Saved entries

>>>>

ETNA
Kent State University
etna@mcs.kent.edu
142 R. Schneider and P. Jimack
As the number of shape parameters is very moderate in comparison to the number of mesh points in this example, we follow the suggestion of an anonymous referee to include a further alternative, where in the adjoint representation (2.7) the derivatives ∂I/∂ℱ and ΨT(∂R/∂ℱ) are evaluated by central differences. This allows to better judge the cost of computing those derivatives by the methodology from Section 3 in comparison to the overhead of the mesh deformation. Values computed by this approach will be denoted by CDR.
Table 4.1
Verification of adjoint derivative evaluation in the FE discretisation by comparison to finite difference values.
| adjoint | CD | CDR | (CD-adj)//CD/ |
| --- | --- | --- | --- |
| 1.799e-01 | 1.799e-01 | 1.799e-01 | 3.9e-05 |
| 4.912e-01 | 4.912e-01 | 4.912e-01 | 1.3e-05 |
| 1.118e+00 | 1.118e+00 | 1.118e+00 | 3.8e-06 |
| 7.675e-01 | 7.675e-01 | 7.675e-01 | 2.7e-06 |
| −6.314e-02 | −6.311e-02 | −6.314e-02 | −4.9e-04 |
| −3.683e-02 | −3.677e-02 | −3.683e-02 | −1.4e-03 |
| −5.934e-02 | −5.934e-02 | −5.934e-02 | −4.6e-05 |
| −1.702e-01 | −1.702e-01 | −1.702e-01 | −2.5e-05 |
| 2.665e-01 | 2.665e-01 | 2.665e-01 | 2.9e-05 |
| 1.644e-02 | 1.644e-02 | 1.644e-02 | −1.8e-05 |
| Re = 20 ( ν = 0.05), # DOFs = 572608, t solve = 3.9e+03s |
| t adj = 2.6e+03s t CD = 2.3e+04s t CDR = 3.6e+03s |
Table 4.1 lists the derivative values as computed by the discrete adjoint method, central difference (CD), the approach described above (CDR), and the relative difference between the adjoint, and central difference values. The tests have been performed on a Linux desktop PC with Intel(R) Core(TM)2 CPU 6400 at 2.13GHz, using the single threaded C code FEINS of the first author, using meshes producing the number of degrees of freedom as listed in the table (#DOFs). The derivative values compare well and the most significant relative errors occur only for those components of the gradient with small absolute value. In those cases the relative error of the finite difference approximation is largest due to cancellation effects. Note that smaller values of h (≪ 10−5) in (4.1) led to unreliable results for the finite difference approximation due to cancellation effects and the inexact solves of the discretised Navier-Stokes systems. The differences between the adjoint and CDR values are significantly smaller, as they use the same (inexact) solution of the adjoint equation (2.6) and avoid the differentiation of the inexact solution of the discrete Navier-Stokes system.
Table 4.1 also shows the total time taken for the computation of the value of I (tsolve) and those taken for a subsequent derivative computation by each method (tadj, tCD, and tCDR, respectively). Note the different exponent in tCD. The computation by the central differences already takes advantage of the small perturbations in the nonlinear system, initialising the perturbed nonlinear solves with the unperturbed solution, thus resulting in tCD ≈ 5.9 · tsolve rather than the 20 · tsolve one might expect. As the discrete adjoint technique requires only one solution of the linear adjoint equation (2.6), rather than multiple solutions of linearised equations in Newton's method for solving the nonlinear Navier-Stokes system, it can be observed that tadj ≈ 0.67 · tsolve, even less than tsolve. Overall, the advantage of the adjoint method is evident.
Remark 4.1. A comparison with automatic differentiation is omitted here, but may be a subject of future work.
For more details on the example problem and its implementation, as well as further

<<<<

» Exercise goal:
Nothing may be dropped or altered. Copy every line above.

» Result below:
ETNA
Kent State University
etna@mcs.kent.edu
142 R. Schneider and P. Jimack
As the number of shape parameters is very moderate in comparison to the number of mesh points in this example, we follow the suggestion of an anonymous referee to include a further alternative, where in the adjoint representation (2.7) the derivatives ∂I/∂ℱ and ΨT(∂R/∂ℱ) are evaluated by central differences. This allows to better judge the cost of computing those derivatives by the methodology from Section 3 in comparison to the overhead of the mesh deformation. Values computed by this approach will be denoted by CDR.
Table 4.1
Verification of adjoint derivative evaluation in the FE discretisation by comparison to finite difference values.
| adjoint | CD | CDR | (CD-adj)//CD/ |
| --- | --- | --- | --- |
| 1.799e-01 | 1.799e-01 | 1.799e-01 | 3.9e-05 |
| 4.912e-01 | 4.912e-01 | 4.912e-01 | 1.3e-05 |
| 1.118e+00 | 1.118e+00 | 1.118e+00 | 3.8e-06 |
| 7.675e-01 | 7.675e-01 | 7.675e-01 | 2.7e-06 |
| −6.314e-02 | −6.311e-02 | −6.314e-02 | −4.9e-04 |
| −3.683e-02 | −3.677e-02 | −3.683e-02 | −1.4e-03 |
| −5.934e-02 | −5.934e-02 | −5.934e-02 | −4.6e-05 |
| −1.702e-01 | −1.702e-01 | −1.702e-01 | −2.5e-05 |
| 2.665e-01 | 2.665e-01 | 2.665e-01 | 2.9e-05 |
| 1.644e-02 | 1.644e-02 | 1.644e-02 | −1.8e-05 |
| Re = 20 ( ν = 0.05), # DOFs = 572608, t solve = 3.9e+03s |
| t adj = 2.6e+03s t CD = 2.3e+04s t CDR = 3.6e+03s |
Table 4.1 lists the derivative values as computed by the discrete adjoint method, central difference (CD), the approach described above (CDR), and the relative difference between the adjoint, and central difference values. The tests have been performed on a Linux desktop PC with Intel(R) Core(TM)2 CPU 6400 at 2.13GHz, using the single threaded C code FEINS of the first author, using meshes producing the number of degrees of freedom as listed in the table (#DOFs). The derivative values compare well and the most significant relative errors occur only for those components of the gradient with small absolute value. In those cases the relative error of the finite difference approximation is largest due to cancellation effects. Note that smaller values of h (≪ 10−5) in (4.1) led to unreliable results for the finite difference approximation due to cancellation effects and the inexact solves of the discretised Navier-Stokes systems. The differences between the adjoint and CDR values are significantly smaller, as they use the same (inexact) solution of the adjoint equation (2.6) and avoid the differentiation of the inexact solution of the discrete Navier-Stokes system.
Table 4.1 also shows the total time taken for the computation of the value of I (tsolve) and those taken for a subsequent derivative computation by each method (tadj, tCD, and tCDR, respectively). Note the different exponent in tCD. The computation by the central differences already takes advantage of the small perturbations in the nonlinear system, initialising the perturbed nonlinear solves with the unperturbed solution, thus resulting in tCD ≈ 5.9 · tsolve rather than the 20 · tsolve one might expect. As the discrete adjoint technique requires only one solution of the linear adjoint equation (2.6), rather than multiple solutions of linearised equations in Newton's method for solving the nonlinear Navier-Stokes system, it can be observed that tadj ≈ 0.67 · tsolve, even less than tsolve. Overall, the advantage of the adjoint method is evident.
Remark 4.1. A comparison with automatic differentiation is omitted here, but may be a subject of future work.
For more details on the example problem and its implementation, as well as further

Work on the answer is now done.